Usando le informazioni
1 - Indica se ciascuna affermazione concorda con il brano estratto, rispondendo sì o no e citando testualmente le parole del brano che lo decidono. (a) Segnando a Udine, Ibrahimovic è diventato il giocatore più vecchio ad aver segnato in Serie A. (b) Ibrahimovic aveva detto che avrebbe giocato fino a oltre 41 anni. (c) Ibrahimovic ha avuto più delfini che emuli.
2 - Modifica i record dall'inizio fino alla riga con "Samedi 25 Juillet 2026", compresa, sostituendo "Find a Book Store" con "Trova una libreria" e lasciando invariato tutto il resto. Non riportare le immagini.

Brano estratto
========

La missione di Zlatan Ibrahimovic

Giovanni Battistuzzi

Lo svedese segnando a Udine è diventato il giocatore più vecchio ad aver segnato in Serie A. Aveva detto che si sarebbe ritirato giovane, a oltre 41 anni è ancora in campo. La sua volontà di zlatanizzare il calcio non si è ancora esaurita

Se c’era un giocatore che non avremmo detto possibile potesse invecchiare in campo, quel giocatore era Zlatan Ibrahimovic. Perché, almeno quasi due decenni fa, Zlatan Ibrahimovic è stato soprattutto un’apparizione, qualcosa che prima che mettesse piede in campo non c’era, e che poi ha avuto più emuli che delfini. Un giocatore che ha scombussolato il gioco e soprattutto l’immaginario calcistico. E i giocatori del genere di solito fanno in modo di levarsi dalle scatole abbastanza presto, prima di offrire la loro versione “normale”.

========

Informazioni fornite
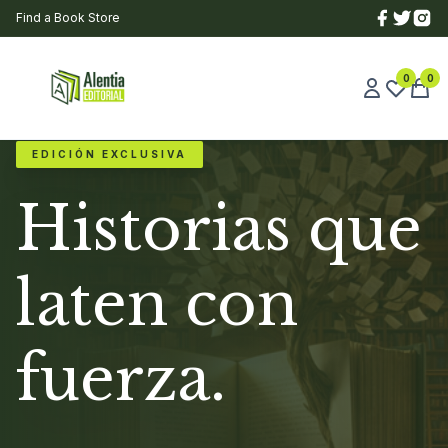
Find a Book Store
0
0
EDICIÓN EXCLUSIVA
Historias que
laten con
fuerza.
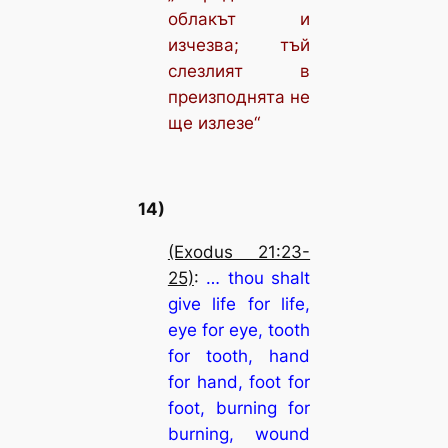
облакът и
изчезва; тъй
слезлият в
преизподнята не
ще излезе“
14)
(Exodus 21:23-
25)
:
… thou shalt
give life for life,
eye for eye, tooth
for tooth, hand
for hand, foot for
foot, burning for
burning, wound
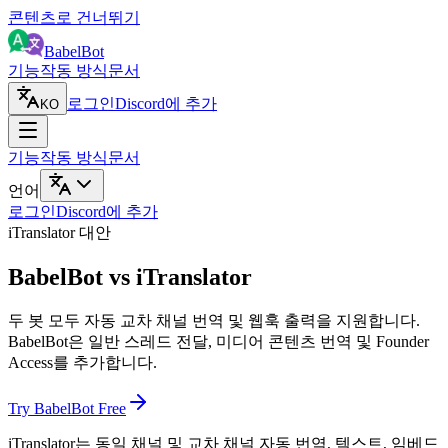
콘텐츠로 건너뛰기
BabelBot
기능
작동 방식
문서
로그인
Discord에 추가
KO
기능
작동 방식
문서
언어
로그인
Discord에 추가
iTranslator 대안
BabelBot vs iTranslator
두 봇 모두 자동 교차 채널 번역 및 웹훅 출력을 지원합니다.
BabelBot은 일반 스레드 전달, 미디어 콘텐츠 번역 및 Founder
Access를 추가합니다.
Try BabelBot Free
iTranslator는 동일 채널 및 교차 채널 자동 번역, 텍스트, 임베드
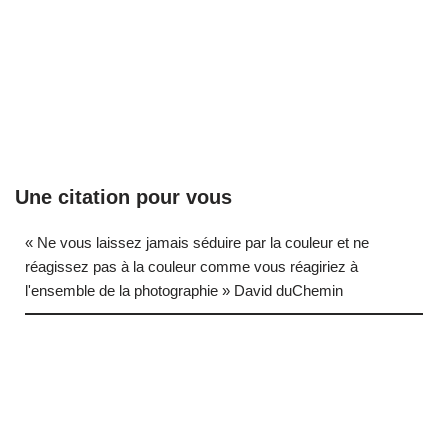
Une citation pour vous
« Ne vous laissez jamais séduire par la couleur et ne
réagissez pas à la couleur comme vous réagiriez à
l'ensemble de la photographie » David duChemin
… (next quote)
Neve
| Propulsé par
WordPress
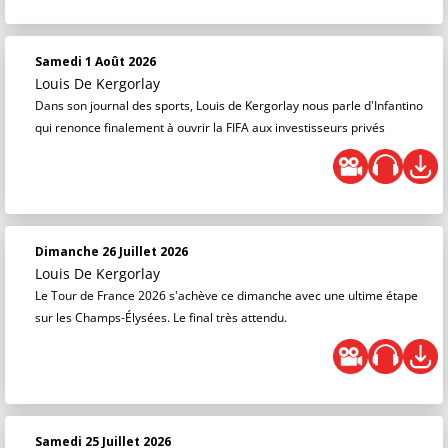
Samedi 1 Août 2026
Louis De Kergorlay
Dans son journal des sports, Louis de Kergorlay nous parle d'Infantino
qui renonce finalement à ouvrir la FIFA aux investisseurs privés
Dimanche 26 Juillet 2026
Louis De Kergorlay
Le Tour de France 2026 s'achève ce dimanche avec une ultime étape
sur les Champs-Élysées. Le final très attendu.
Samedi 25 Juillet 2026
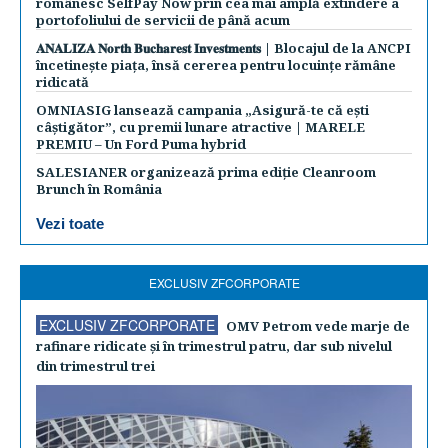
românesc SelfPay Now prin cea mai amplă extindere a
portofoliului de servicii de până acum
𝐀𝐍𝐀𝐋𝐈𝐙𝐀 𝐍𝐨𝐫𝐭𝐡 𝐁𝐮𝐜𝐡𝐚𝐫𝐞𝐬𝐭 𝐈𝐧𝐯𝐞𝐬𝐭𝐦𝐞𝐧𝐭𝐬 | Blocajul de la ANCPI
încetinește piața, însă cererea pentru locuințe rămâne
ridicată
OMNIASIG lansează campania „Asigură-te că ești
câștigător”, cu premii lunare atractive | MARELE
PREMIU – Un Ford Puma hybrid
SALESIANER organizează prima ediție Cleanroom
Brunch în România
Vezi toate
EXCLUSIV ZFCORPORATE
EXCLUSIV ZFCORPORATE
OMV Petrom vede marje de
rafinare ridicate şi în trimestrul patru, dar sub nivelul
din trimestrul trei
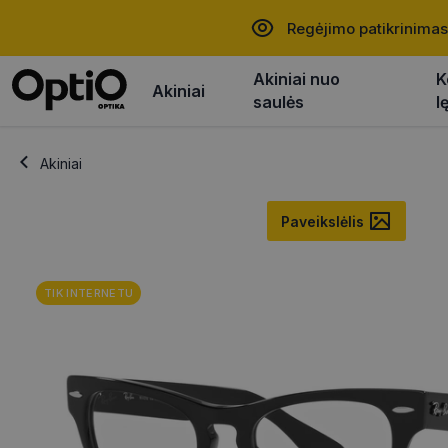
Regėjimo patikrinimas
Akiniai nuo
K
Akiniai
saulės
l
Akiniai
Paveikslėlis
TIK INTERNETU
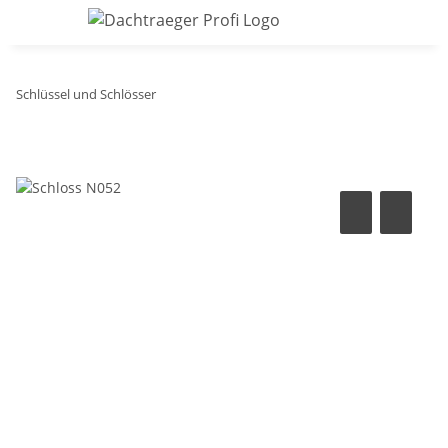
Schlüssel und Schlösser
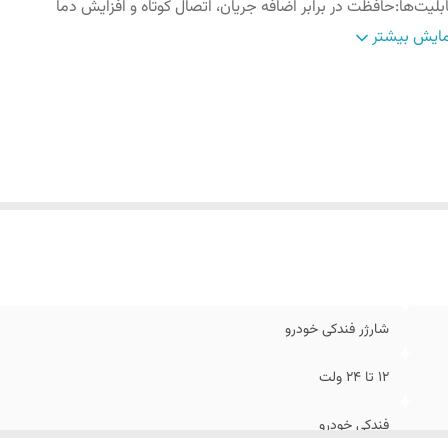
بلیت‌ها
:
حافظت در برابر اضافه جریان، اتصال کوتاه و افزایش دما
زگار با
:
گوشی موبایل، تبلت و سایر گجت‌های دیجیتال
ایش بیشتر
شارژر فندکی خودرو
12 تا 24 ولت
فندکی خودرو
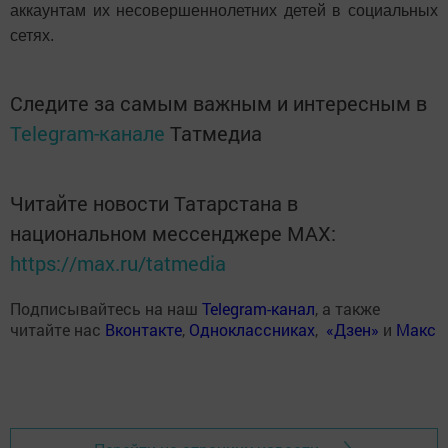
аккаунтам их несовершеннолетних детей в социальных
сетях.
Следите за самым важным и интересным в
Telegram-канале
Татмедиа
Читайте новости Татарстана в
национальном мессенджере MАХ:
https://max.ru/tatmedia
Подписывайтесь на наш
Telegram-канал
, а также
читайте нас
Вконтакте
,
Одноклассниках
,
«Дзен»
и
Макс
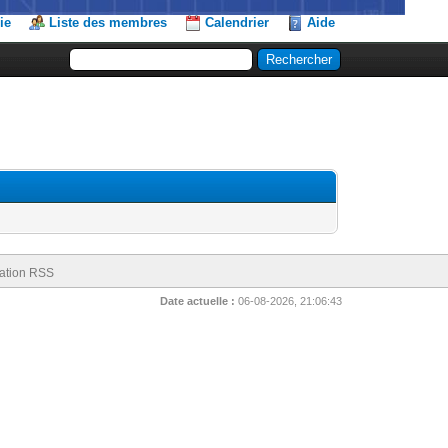
ie
Liste des membres
Calendrier
Aide
ation RSS
Date actuelle :
06-08-2026, 21:06:43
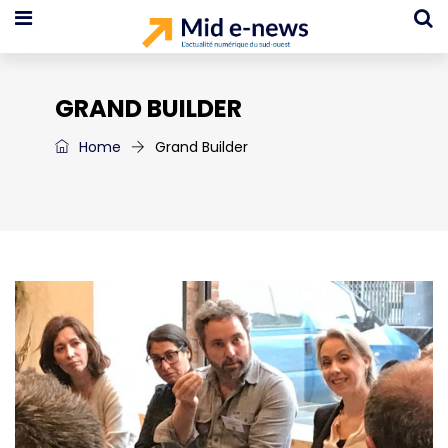
GRAND BUILDER
Home
Grand Builder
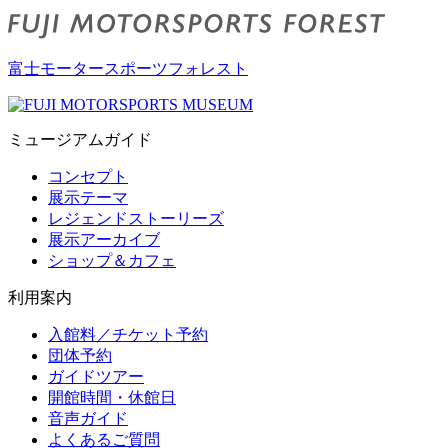
富士モータースポーツフォレスト
ミュージアムガイド
コンセプト
展示テーマ
レジェンドストーリーズ
展示アーカイブ
ショップ＆カフェ
利用案内
入館料／チケット予約
団体予約
ガイドツアー
開館時間・休館日
音声ガイド
よくあるご質問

========

Elenco delle risposte
1 -
(a) Sì: "Lo svedese segnando a Udine è diventato il giocatore più vecchio ad aver segnato in Serie A."
(b) No: "Aveva detto che si sarebbe ritirato giovane"
(c) No: "ha avuto più emuli che delfini"

2 -
Trova una libreria
0
0
EDICIÓN EXCLUSIVA
Historias que
laten con
fuerza.
облакът и
изчезва; тъй
слезлият в
преизподнята не
ще излезе“
14)
(Exodus 21:23-
25)
:
… thou shalt
give life for life,
eye for eye, tooth
for tooth, hand
for hand, foot for
foot, burning for
burning, wound
콘텐츠로 건너뛰기
BabelBot
기능
작동 방식
문서
로그인
Discord에 추가
KO
기능
작동 방식
문서
언어
로그인
Discord에 추가
iTranslator 대안
BabelBot vs iTranslator
두 봇 모두 자동 교차 채널 번역 및 웹훅 출력을 지원합니다.
BabelBot은 일반 스레드 전달, 미디어 콘텐츠 번역 및 Founder
Access를 추가합니다.
Try BabelBot Free
iTranslator는 동일 채널 및 교차 채널 자동 번역, 텍스트, 임베드
Une citation pour vous
« Ne vous laissez jamais séduire par la couleur et ne
réagissez pas à la couleur comme vous réagiriez à
l'ensemble de la photographie » David duChemin
… (next quote)
Neve
| Propulsé par
WordPress
Samedi 1 Août 2026
Louis De Kergorlay
Dans son journal des sports, Louis de Kergorlay nous parle d'Infantino
qui renonce finalement à ouvrir la FIFA aux investisseurs privés
Dimanche 26 Juillet 2026
Louis De Kergorlay
Le Tour de France 2026 s'achève ce dimanche avec une ultime étape
sur les Champs-Élysées. Le final très attendu.
Samedi 25 Juillet 2026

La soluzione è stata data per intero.